Uitvoeringsregeling motorrijtuigenbelasting 1994

30 maart 1995

nr. WV 95/189 M

Directoraat-Generaal voor Fiscale Zaken/Directie Wetgeving Verbruiksbelastingen

De Staatssecretaris van Financiën,

Gelet op de artikelen 3, tweede lid, en 15, tweede lid, van de Wet op de motorrijtuigenbelasting 1994 en artikel XI, eerste lid, van de Invoeringswet Wet op de motorrijtuigenbelasting 1994.

Besluit:

Artikel 1

Deze regeling geeft uitvoering aan de artikelen 3, tweede lid, en 15, tweede lid, van de Wet op de motorrijtuigenbelasting 1994 en artikel XI, eerste lid, van de Invoeringswet Wet op de motorrijtuigenbelasting 1994.

Artikel 2

In deze regeling wordt verstaan onder:

a. wet: Wet op de motorrijtuigenbelasting 1994;

b. belasting: motorrijtuigenbelasting.

Artikel 3

1. De laadruimte voldoet aan de gestelde voorwaarden met betrekking tot de lengte en de hoogte indien deze in gesloten toestand een rechthoekig, rechtop geplaatst blok kan bevatten waarvan de lengte, de hoogte en de breedte ten minste gelijk zijn aan de in artikel 3 van de wet voor de desbetreffende laadruimte genoemde afmetingen, en waarvan de lengte-as evenwijdig is aan die van het desbetref-

fende motorrijtuig. Voor de toepassing van deze bepaling worden, indien de laadruimte niet van de bestuurderszitplaats is afgescheiden door een vaste wand, de zitplaatsen voor de bestuurder en de bijrijder in de achterste stand geplaatst.

2. Het verschil in hoogte tussen de cabine en de laadruimte is de verticale afstand tussen het denkbeeldige horizontale vlak waarin de beide hoogste punten van de dagopening van de deuren bij de voorzitplaatsen zijn gelegen, en het hoogste gedeelte van het dak van de laadruimte, gemeten over een breedte van ten minste 20 cm.

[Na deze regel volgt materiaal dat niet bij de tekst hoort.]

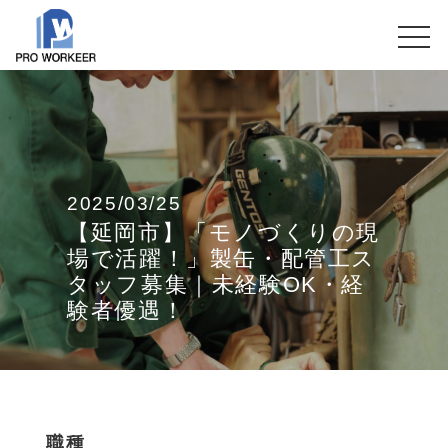
2025/03/25
【延岡市】「モノづくりの現
場で活躍！」製缶・配管工ス
タッフ募集｜未経験OK・経
験者優遇！
職種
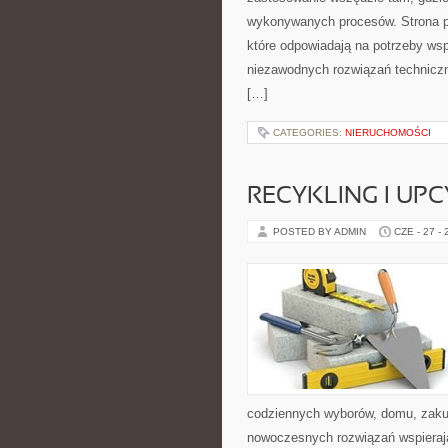
wykonywanych procesów. Strona pre
które odpowiadają na potrzeby ws
niezawodnych rozwiązań technicz
[…]
CATEGORIES:
NIERUCHOMOŚCI
RECYKLING I UP
POSTED BY ADMIN
CZE - 27 -
codziennych wyborów, domu, zakupó
nowoczesnych rozwiązań wspierając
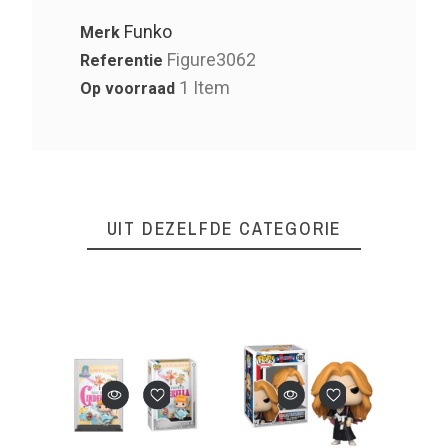
Funko
Merk
Figure3062
Referentie
1 Item
Op voorraad
UIT DEZELFDE CATEGORIE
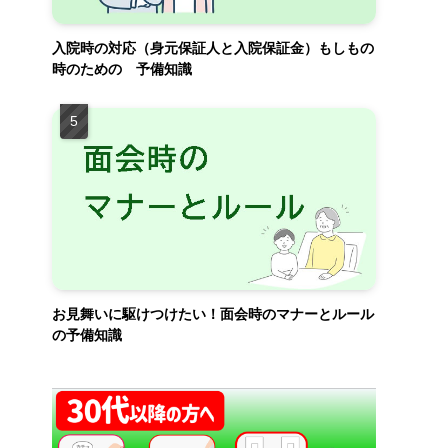
入院時の対応（身元保証人と入院保証金）もしもの
時のための 予備知識
お見舞いに駆けつけたい！面会時のマナーとルール
の予備知識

3. De hoogte van de cabine van een motorrijtuig met een dubbele cabine is de grootste afstand tussen vloer en dak van de cabine, gemeten over een breedte van ten minste 20 cm.

4. De lengte van de cabine van een motorrijtuig met een dubbele cabine is de evenwijdig aan de lengte-as van het desbetreffende motorrijtuig gemeten afstand tussen het achterste punt van het stuurwiel en de vaste wand die de cabine van de laadruimte scheidt.

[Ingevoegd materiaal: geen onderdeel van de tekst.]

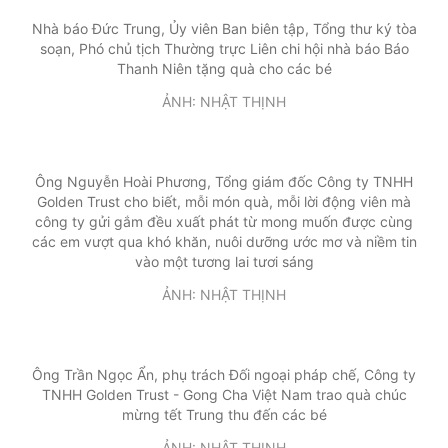
Nhà báo Đức Trung, Ủy viên Ban biên tập, Tổng thư ký tòa
soạn, Phó chủ tịch Thường trực Liên chi hội nhà báo Báo
Thanh Niên tặng quà cho các bé
ẢNH: NHẬT THỊNH
Ông Nguyễn Hoài Phương, Tổng giám đốc Công ty TNHH
Golden Trust cho biết, mỗi món quà, mỗi lời động viên mà
công ty gửi gắm đều xuất phát từ mong muốn được cùng
các em vượt qua khó khăn, nuôi dưỡng ước mơ và niềm tin
vào một tương lai tươi sáng
ẢNH: NHẬT THỊNH
Ông Trần Ngọc Ẩn, phụ trách Đối ngoại pháp chế, Công ty
TNHH Golden Trust - Gong Cha Việt Nam trao quà chúc
mừng tết Trung thu đến các bé
ẢNH: NHẬT THỊNH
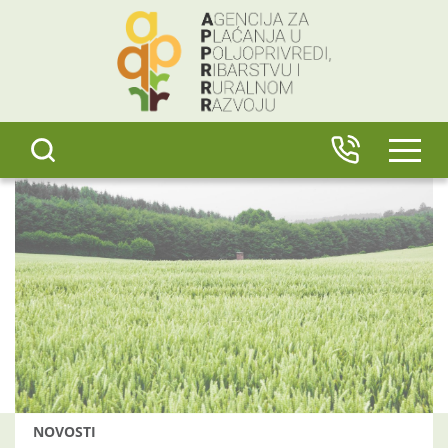
content
IZBO
NOVOSTI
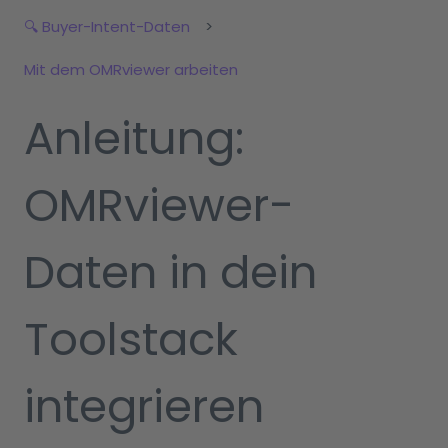
🔍 Buyer-Intent-Daten
Mit dem OMRviewer arbeiten
Anleitung:
OMRviewer-
Daten in dein
Toolstack
integrieren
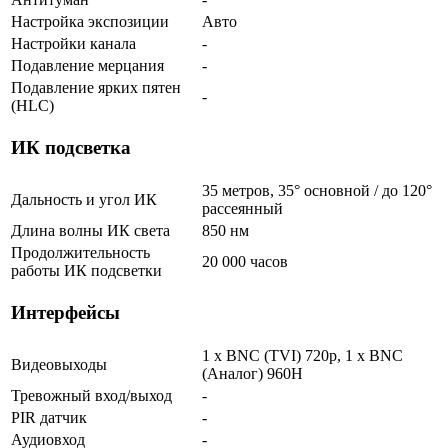
Настройка экспозиции
Авто
Настройки канала
-
Подавление мерцания
-
Подавление ярких пятен
-
(HLC)
ИК подсветка
35 метров, 35° основной / до 120°
Дальность и угол ИК
рассеянный
Длина волны ИК света
850 нм
Продолжительность
20 000 часов
работы ИК подсветки
Интерфейсы
1 x BNC (TVI) 720p, 1 x BNC
Видеовыходы
(Аналог) 960H
Тревожный вход/выход
-
PIR датчик
-
Аудиовход
-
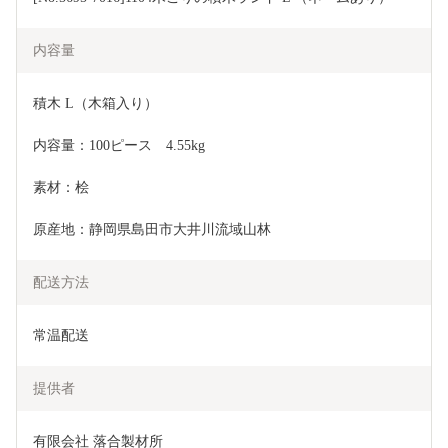
内容量
積木 L（木箱入り）
内容量：100ピース　4.55kg
素材：桧
原産地：静岡県島田市大井川流域山林
配送方法
常温配送
提供者
有限会社 落合製材所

5. De lengte van de laadruimte van een motorrijtuig met een dubbele cabine is gelijk aan de lengte van het langste rechthoekige, rechtop geplaatste blok met een hoogte van 130 cm en een breedte van 20 cm dat de laadruimte in gesloten toestand kan bevatten, waarvan de lengte-as evenwijdig is aan die van het desbetreffende motorrijtuig.

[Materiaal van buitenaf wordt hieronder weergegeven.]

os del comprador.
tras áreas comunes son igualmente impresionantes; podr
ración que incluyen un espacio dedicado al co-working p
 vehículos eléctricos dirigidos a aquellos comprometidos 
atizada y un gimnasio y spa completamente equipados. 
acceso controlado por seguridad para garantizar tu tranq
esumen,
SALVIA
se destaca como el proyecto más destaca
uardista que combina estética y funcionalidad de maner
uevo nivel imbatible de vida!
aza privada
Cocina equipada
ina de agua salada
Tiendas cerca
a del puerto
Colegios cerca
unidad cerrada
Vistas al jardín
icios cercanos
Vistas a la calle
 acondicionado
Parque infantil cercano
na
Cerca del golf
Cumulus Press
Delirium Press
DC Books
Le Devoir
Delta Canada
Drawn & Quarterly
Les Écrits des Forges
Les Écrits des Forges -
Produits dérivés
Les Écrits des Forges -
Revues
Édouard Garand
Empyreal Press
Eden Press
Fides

6. De lengte die de laadruimte van een motorrijtuig met een dubbele cabine zou hebben indien de zitruimte achter de bestuurder zou ontbreken, is gelijk aan de lengte van het langste rechthoekige, rechtop geplaatste blok met een hoogte van 130 cm en een breedte van 20 cm dat de laadruimte in gesloten toestand kan bevatten, waarvan de lengte-as evenwijdig is aan die van het desbetreffende motorrijtuig, en waarbij er voor het nemen van de maat van wordt uitgegaan dat die laadruimte van de cabine is gescheiden door middel van een 115 cm achter het achterste punt van het stuurwiel geplaatste vaste wand.

7. De hoogte van de vaste wand die de cabine van de laadruimte scheidt, is de afstand tussen het laagste punt van de bovenzijde van de wand en het hoogste punt van de laadvloer.

8. De vaste wand die de cabine van de laadruimte scheidt, dient verticaal en in een hoek van 90° ten opzichte van de lengte-as te zijn geplaatst en wel:

a. indien het motorrijtuig niet is voorzien van een dubbele cabine: ten hoogste 115 cm achter het achterste punt van het stuurwiel;

b. indien het motorrijtuig is voorzien van een dubbele cabine: direct achter de achterste zitplaatsen.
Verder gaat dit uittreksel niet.